- **WORK REQUEST**:
Read the listing below and copy out each line where the word "space" occurs.

- **DATASET**:
- - -
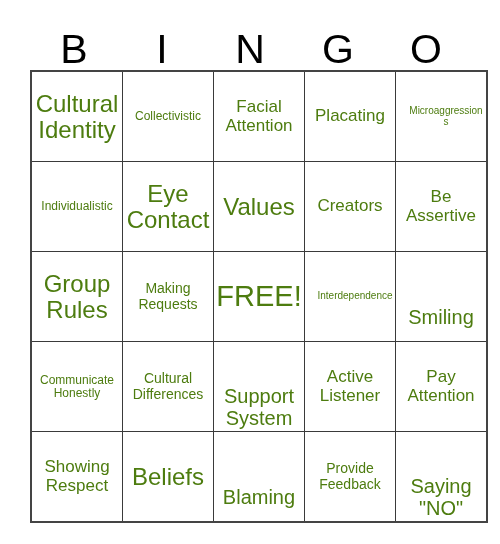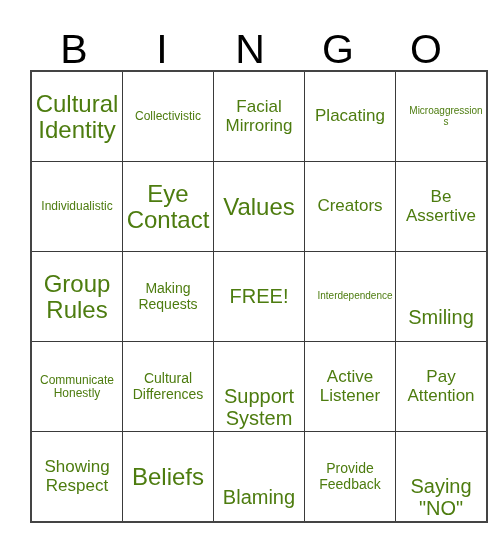--- a/index.html
+++ b/index.html
@@ -100,7 +100,7 @@
             <span class="cell-text sz-sm">Collectivistic</span>
           </td>
         <td>
-            <span class="cell-text sz-lg">Facial Mirroring</span>
+            <span class="cell-text sz-lg">Facial Attention</span>
           </td>
         <td>
             <span class="cell-text sz-lg">Placating</span>

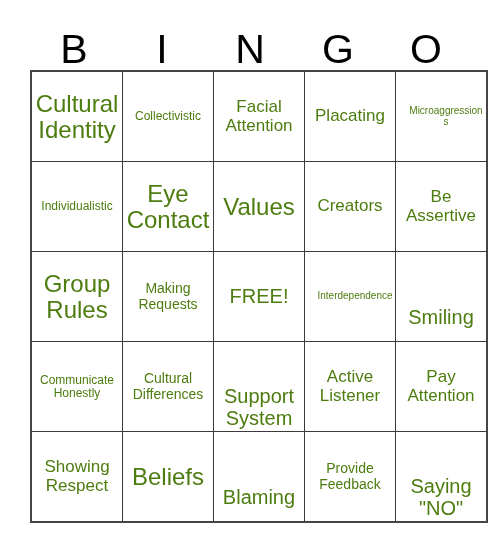--- a/index.html
+++ b/index.html
@@ -75,7 +75,7 @@
   .sz-lg   { font-size: 17px; }
   .sz-xl   { font-size: 20px; margin-top: 43px; }
   .sz-xxl  { font-size: 24px; }
-  .sz-free { font-size: 20px; }
+  .sz-free { font-size: 29px; }
 </style>
 </head>
 <body>

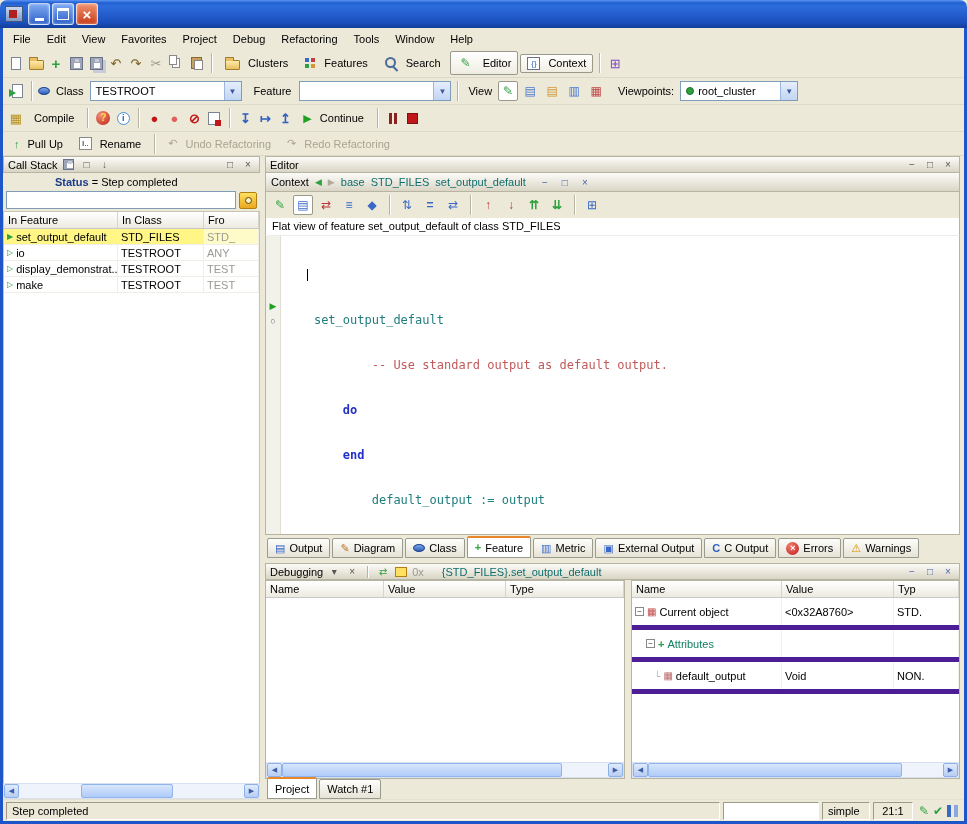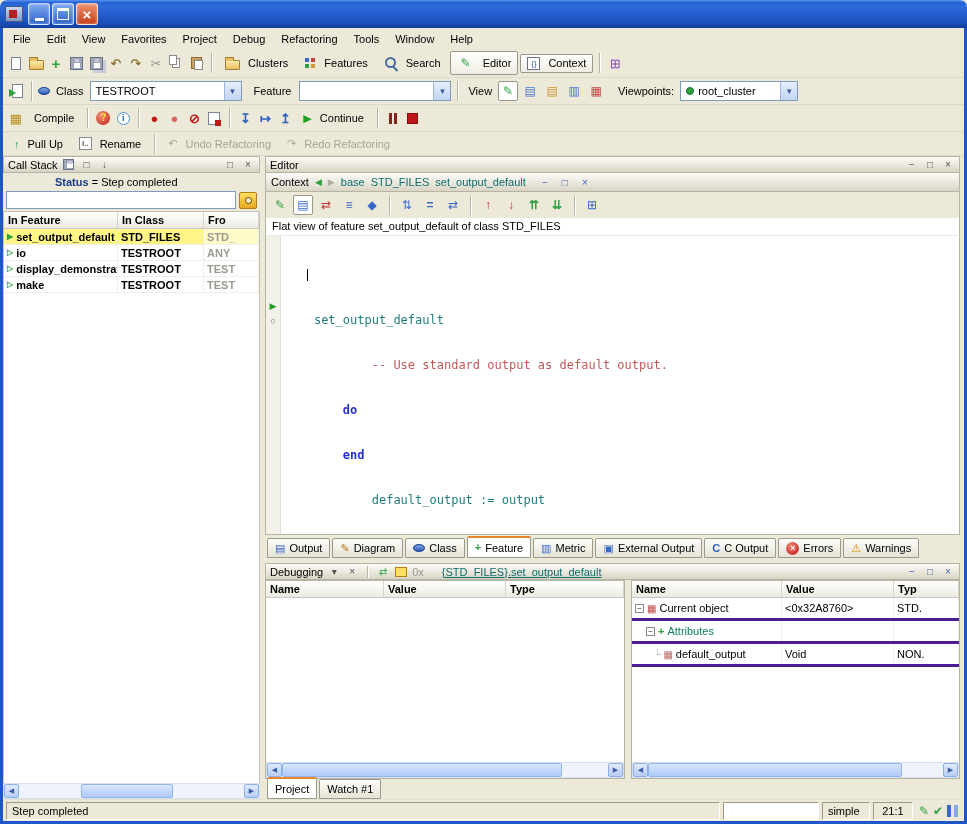--- a/index.html
+++ b/index.html
@@ -97,7 +97,7 @@
   .cs-status b{color:#1A3A8C;margin-left:48px;}
   .cs-inputrow{display:flex;align-items:center;gap:3px;padding:1px 3px 2px;flex:none;}
   .cs-input{flex:1;height:18px;border:1px solid #7F9DB9;background:#fff;font:inherit;padding:0 3px;}
-  .cs-table{flex:1;min-height:0;display:flex;flex-direction:column;background:#fff;border:1px solid #C8C4B4;border-bottom:none;overflow:hidden;font-weight:bold;}
+  .cs-table{flex:1;min-height:0;display:flex;flex-direction:column;background:#fff;border:1px solid #C8C4B4;border-bottom:none;overflow:hidden;}
   .cs-thead{display:flex;height:17px;flex:none;background:linear-gradient(#FFFFFF,#ECEAE0);border-bottom:1px solid #C8C8C8;}
   .cs-th{padding:2px 4px;border-right:1px solid #D5D5CC;white-space:nowrap;overflow:hidden;}
   .c1{width:114px;flex:none;} .c2{width:86px;flex:none;} .c3{flex:1;min-width:0;}

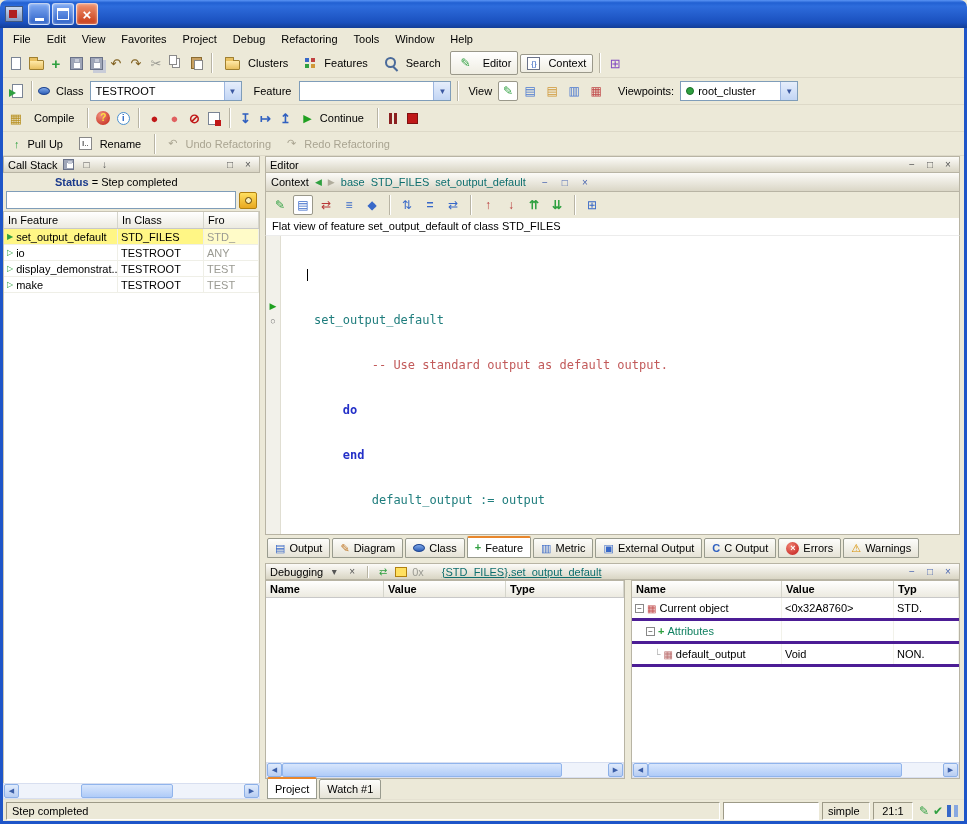--- a/index.html
+++ b/index.html
@@ -145,7 +145,7 @@
   
   .hsplit{height:5px;flex:none;}
   .dpane{flex:1;min-height:0;display:flex;flex-direction:column;}
-  .dbg-ctx{color:#0E6E6E;margin-left:14px;white-space:nowrap;text-decoration:underline;}
+  .dbg-ctx{color:#0E6E6E;margin-left:14px;white-space:nowrap;}
   .dp-body{flex:1;min-height:0;display:flex;}
   .dtable{display:flex;flex-direction:column;background:#fff;border:1px solid #B8B4A4;min-height:0;overflow:hidden;}
   .dt-left{width:360px;flex:none;}

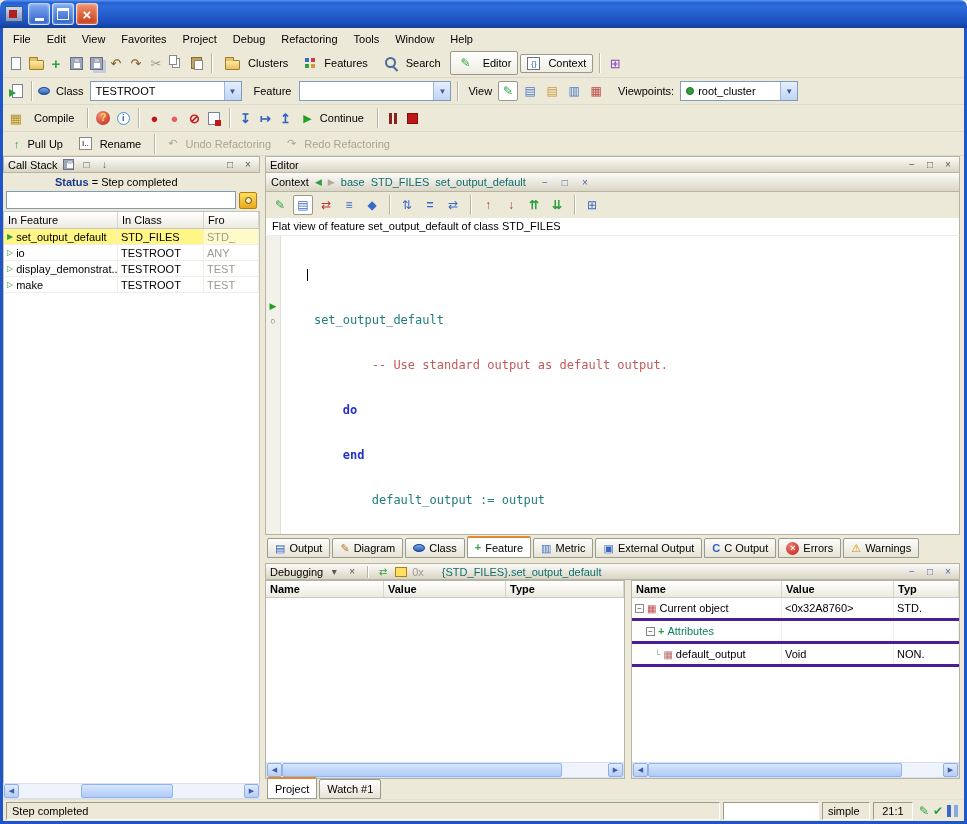--- a/index.html
+++ b/index.html
@@ -152,7 +152,7 @@
   .dt-split{width:6px;flex:none;}
   .dt-right{flex:1;min-width:0;}
   .dt-head{display:flex;height:17px;flex:none;background:linear-gradient(#FFFFFF,#ECEAE0);border-bottom:1px solid #C8C8C8;}
-  .dt-th{padding:2px 4px;border-right:1px solid #D5D5CC;white-space:nowrap;overflow:hidden;font-weight:bold;}
+  .dt-th{padding:2px 4px;border-right:1px solid #D5D5CC;white-space:nowrap;overflow:hidden;}
   .dn{width:150px;flex:none;} .dv{width:112px;flex:none;} .dt{flex:1;min-width:0;}
   .ln{width:118px;flex:none;} .lv{width:122px;flex:none;} .lt{flex:1;min-width:0;}
   .dt-body{flex:1;min-height:0;background:#fff;overflow:hidden;}

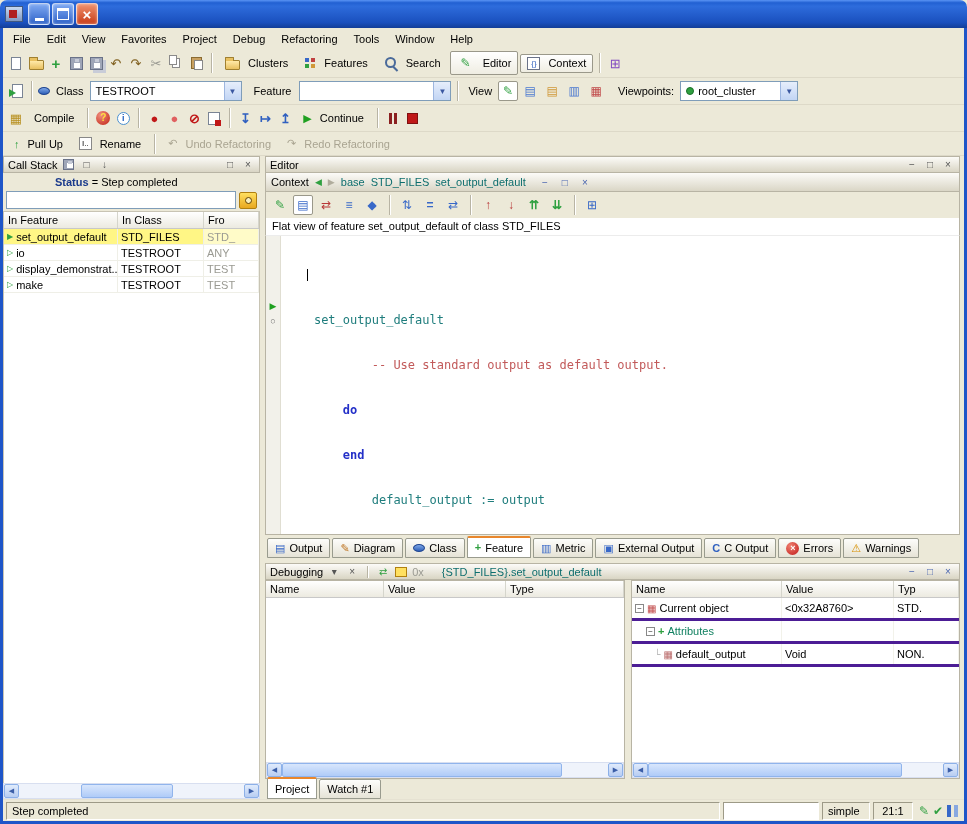--- a/index.html
+++ b/index.html
@@ -156,7 +156,7 @@
   .dn{width:150px;flex:none;} .dv{width:112px;flex:none;} .dt{flex:1;min-width:0;}
   .ln{width:118px;flex:none;} .lv{width:122px;flex:none;} .lt{flex:1;min-width:0;}
   .dt-body{flex:1;min-height:0;background:#fff;overflow:hidden;}
-  .dt-row{display:flex;height:23px;border-bottom:3px solid #4c1d95;}
+  .dt-row{display:flex;height:32px;border-bottom:5px solid #4c1d95;}
   .dt-cell{padding:1px 3px;border-right:1px solid #F2F2EA;white-space:nowrap;overflow:hidden;display:flex;align-items:center;gap:3px;}
   .exp{width:9px;height:9px;border:1px solid #888;background:#fff;font-size:8px;line-height:7px;text-align:center;color:#333;flex:none;display:inline-flex;align-items:center;justify-content:center;}
   .exp.minus::after{content:"−";} .exp.plus::after{content:"+";}

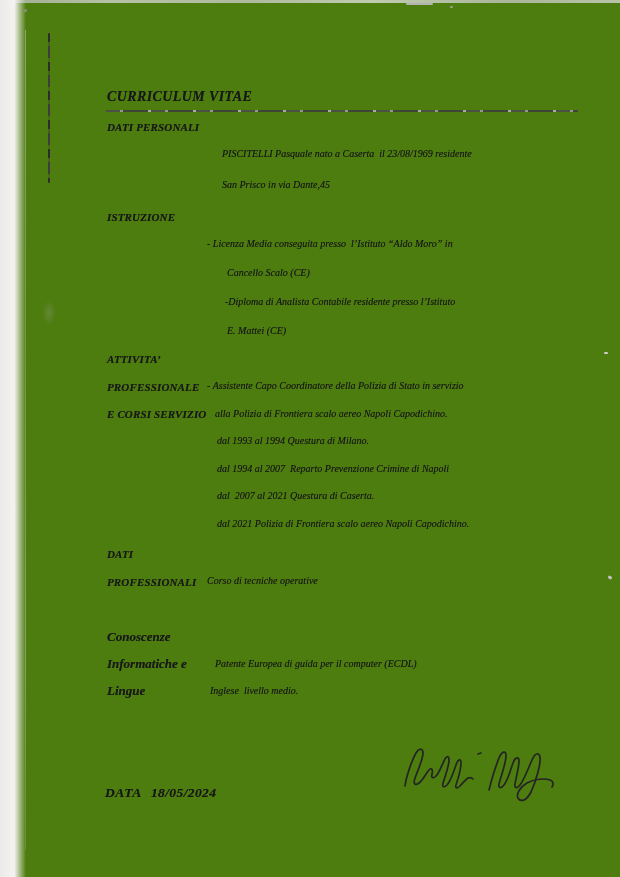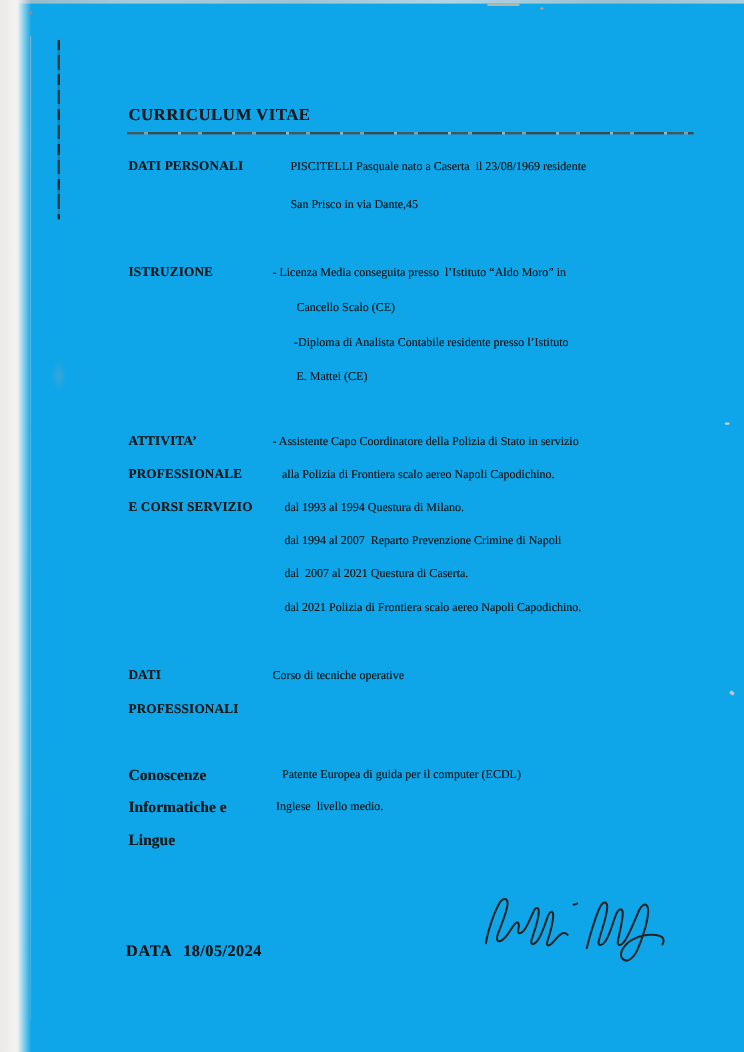--- a/index.html
+++ b/index.html
@@ -9,7 +9,7 @@
     font-family:"Liberation Serif","DejaVu Serif",serif;
     color:#1a1a1a;
   }
-  .page{position:absolute;inset:0;background:#0ea5e9;}
+  .page{position:absolute;inset:0;background:#4d7c0f;font-style:italic;}
   
   .scan-top-strip{position:absolute;left:0;top:0;width:620px;height:3px;
     background:linear-gradient(90deg,#bcbcba 0%,#d9d9d7 18%,#cfcfcd 40%,#e6e6e4 60%,#c9c9c7 82%,#dcdcda 100%);

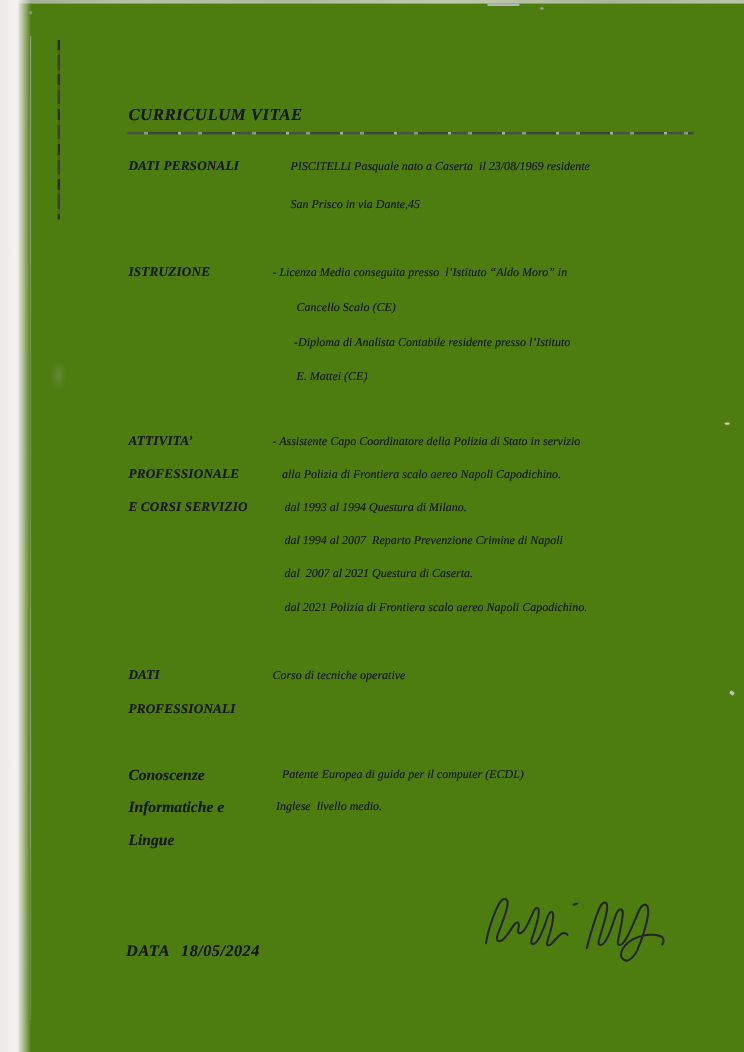--- a/index.html
+++ b/index.html
@@ -37,7 +37,7 @@
     background:repeating-linear-gradient(90deg,#4a4a4a 0 14px,#9d9d9b 14px 17px,#3c3c3c 17px 42px,#b7b7b5 42px 45px);
     opacity:.85;}
   .section{position:absolute;left:107px;width:505px;}
-  .row{display:flex;align-items:flex-end;gap:20px;}
+  .row{display:flex;align-items:flex-start;}
   .s1 .row{height:31px;}
   .s2 .row{height:29px;}
   .s3 .row{height:27.6px;}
- - -
- **TASK RESULT**:
   .cs-th{padding:2px 4px;border-right:1px solid #D5D5CC;white-space:nowrap;overflow:hidden;}
-  .dbg-ctx{color:#0E6E6E;margin-left:14px;white-space:nowrap;text-decoration:underline;}
+  .dbg-ctx{color:#0E6E6E;margin-left:14px;white-space:nowrap;}
-  .dt-th{padding:2px 4px;border-right:1px solid #D5D5CC;white-space:nowrap;overflow:hidden;font-weight:bold;}
+  .dt-th{padding:2px 4px;border-right:1px solid #D5D5CC;white-space:nowrap;overflow:hidden;}
   .dt-cell{padding:1px 3px;border-right:1px solid #F2F2EA;white-space:nowrap;overflow:hidden;display:flex;align-items:center;gap:3px;}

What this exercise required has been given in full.